Jim Jordan K4QPL k4qpl at nc.rr.com
Sat Nov 12 19:17:19 EST 2005


Pursuant to Local Rule 2(B)(1)(4)(A)(L)(L), I am calling a Special Meeting
of PVRCNC-East on Wednesday, November 16 at 9:30 p.m.  And pursuant to
subsection R(f) a special meeting may be conducted by any reasonable means
of communication provided that such meeting does not replace a regular
monthly meeting.  Therefore the meeting will be by means of roll call on (or
near) 28.450 Mhz. Your secretary, Jeff, NX9T, concurs that such a meeting is
appropriate.

The purpose of the special meeting will be to vote on the membership
application of Chris Young, KC4HDI, to enable her to participate as a PVRC
member in the 2005 Phone SS. Her participation is also needed to bring the
W4MY multi-single effort into compliance with ARRL rules requiring at least
50% of the participants in a multi to be club members.

Many of you will have met Chris as she has attended the requisite two
regular club meetings in August and September of this year. Relevant
sections of the minutes follow:

Excerpt  August 4, 2005 Meeting at Manchester's:

"KC4HDI: Chris (XYL of W4MY) shared with us her
experience as a radio technician who has worked at TV
stations and other repair facilities. She has a 1rst
Class Radiotelephone license as well as a ham ticket.
While not currently very active in ham radio, her
license plate announcing her call sign is doing a
great job publicizing the hobby!"

September 1, 2005 at Manchester's:

"KC4HDI: Chris reported that she operated her first
contest ever (NAQP).
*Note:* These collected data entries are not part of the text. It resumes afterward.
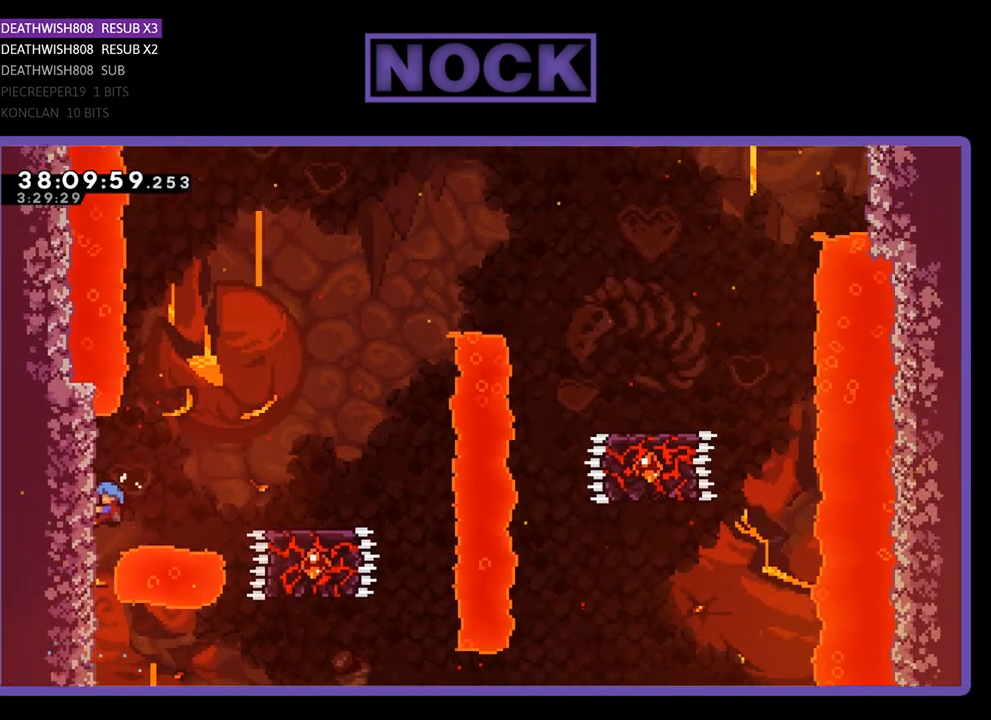
{"buttons": ["CROSS", "R2", "DPAD_RIGHT"], "events": [[33, "DPAD_RIGHT", "down"], [133, "DPAD_UP", "up"], [400, "CROSS", "down"]]}
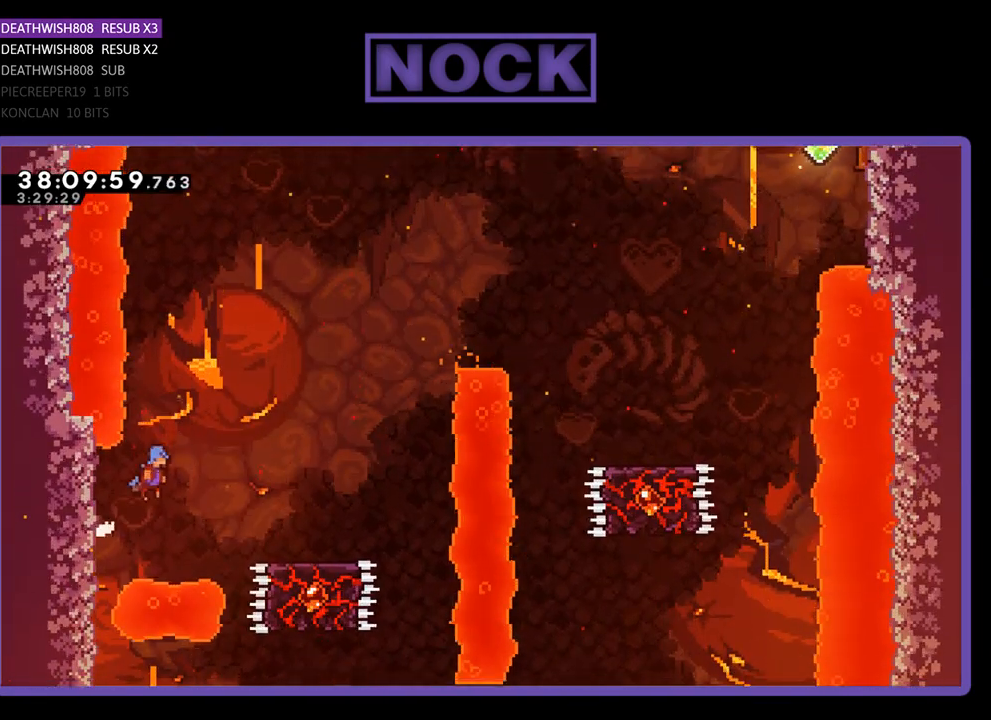
{"buttons": ["CROSS", "R2", "DPAD_RIGHT"], "events": []}
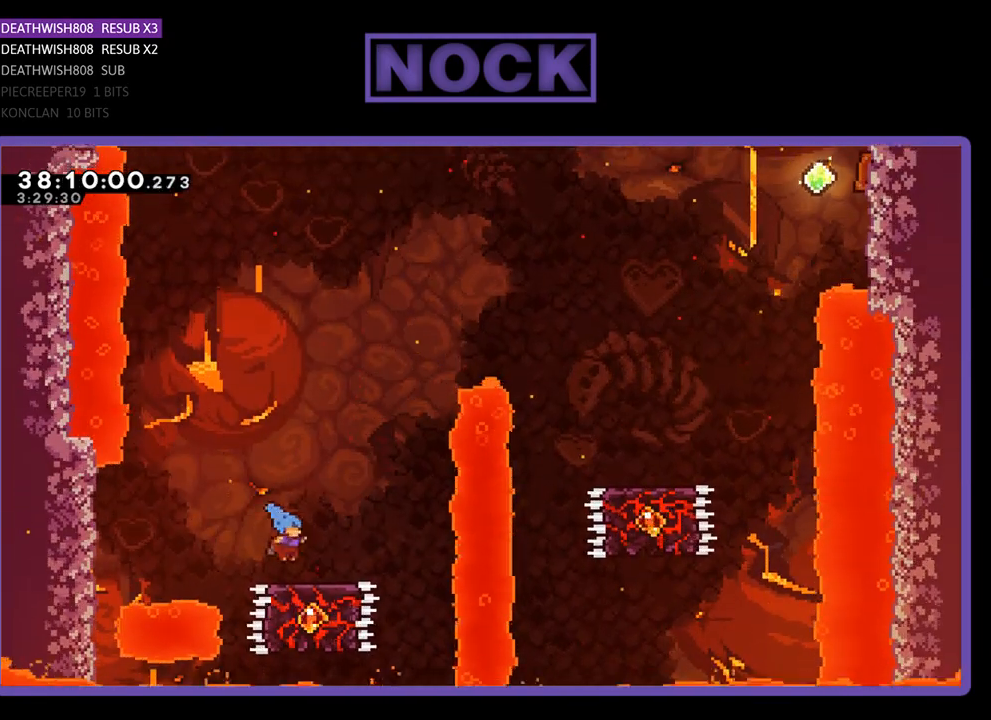
{"buttons": ["CROSS", "R2", "DPAD_RIGHT"], "events": [[133, "CROSS", "up"], [167, "DPAD_RIGHT", "up"], [433, "CROSS", "down"], [467, "DPAD_RIGHT", "down"]]}
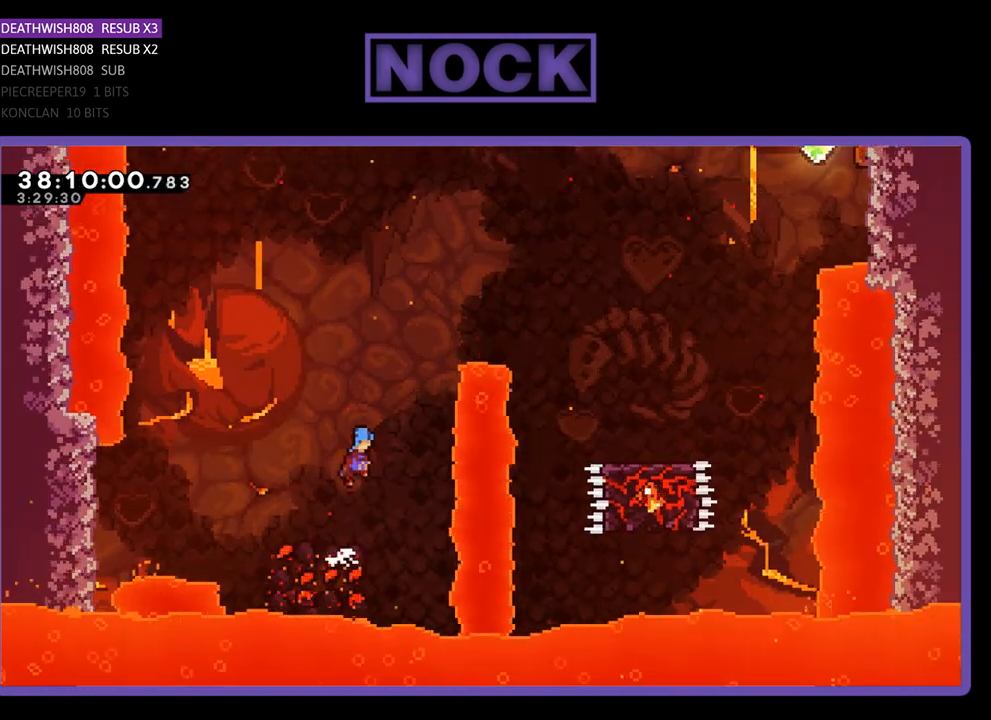
{"buttons": ["CROSS", "R2", "DPAD_RIGHT"], "events": []}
She had a great time."

Voice vote will be taken on the air. If there are any objections, which I
doubt, you may "air" them or send an email proxy to me.

After the formal business has been taken care of, we will have an "audio
tuneup" session to give everyone the opportunity to tweak their bandwidth,
compression and gain for maximum contest effectiveness while receiving
honest reports from other members.

This is an extremely important precontest exercise, particularly for low
power stations. Something like 85% of the average voice is contained in
frequencies which carry no intelligibility value.  100 watts could be
effectively reduced to 15 if your contesting microphone and audio set up is
the hi-fi "Great audio" response curve. On the other side, excessive
compression or clipping can cause splatter and distortion. Just below that
point is where you want to be. You may sound high pitched or "tinny", but
that makes effective copy which is what you need. Ever wonder why YL's break
pileups easily? (Well that may be only one reason!)

We would welcome experienced phone contesters to help critique the settings
for the newer folks and for those more familiar with continuous wave.

See  you at the special MOTA Wednesday to welcome Chris into the club. I can
see Marty's station availability diminishing somewhat!